In Taboo your words Eliezer talks about how confusion occurs when people are using the same word to mean something different. Refusing to use the word in question can help with the discussion. He mainly focusses on philosophical debate but it’s a technique which works in everyday life too.
I came across an example of this. Alex claims that he makes decisions logically. Bob disagrees.
I’m fairly sure they were talking about two different things but I couldn’t think of a way of explaining this quickly enough. I realised afterwards I should have thought about defining their alternative perceptions of “logically” with their opposites.
I think for Alex the opposite would have been “haphazardly” and for Bob the opposite would have been “emotionally”.
“Logically” is loaded up with good karma and I think that this was the main cause of the argument. Alex feels Bob is unfairly robbing him of all the good karma. Bob thinks Alex is unfairly claiming all the good karma. In reality Bob is just trying to stop Alex claiming one bit of good karma (being able to make decisions unemotionally).
Now had Alex and Bob realised this I’m not sure it would have dissolved the disagreement but they would have been arguing about the same thing.
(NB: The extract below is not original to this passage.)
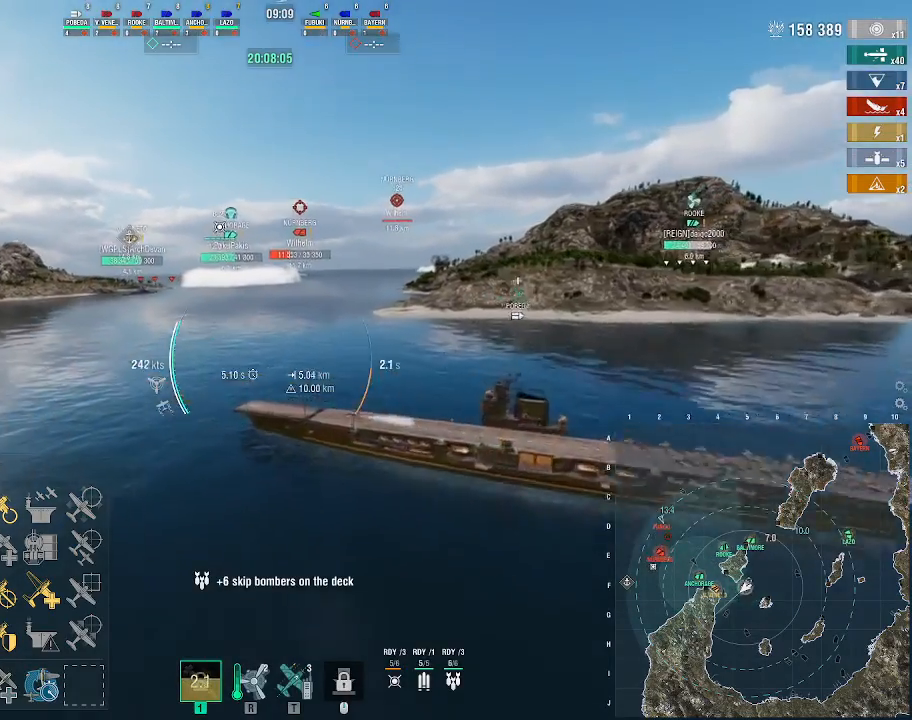
{"keys": ["d", "w"], "mouse": [], "events": []}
If they had figured this out (or I had explained it to them) the argument may have got worse - use the technique with caution.
Tabooing your words takes effort. I submit a sub-tool to help if you’re in a hurry – try to think of the opposite of what you mean.
This won’t always help. In the classic tree falling in the woods argument I can’t think of opposites for the concept of “sound” which would help. However, in more day-to-day experiences I suspect the richness of language would be more likely to bear fruit.
It is probably most helpful when you have to think fast in conversations where the participants are less likely to be willing to take the time to use the full taboo your words technique.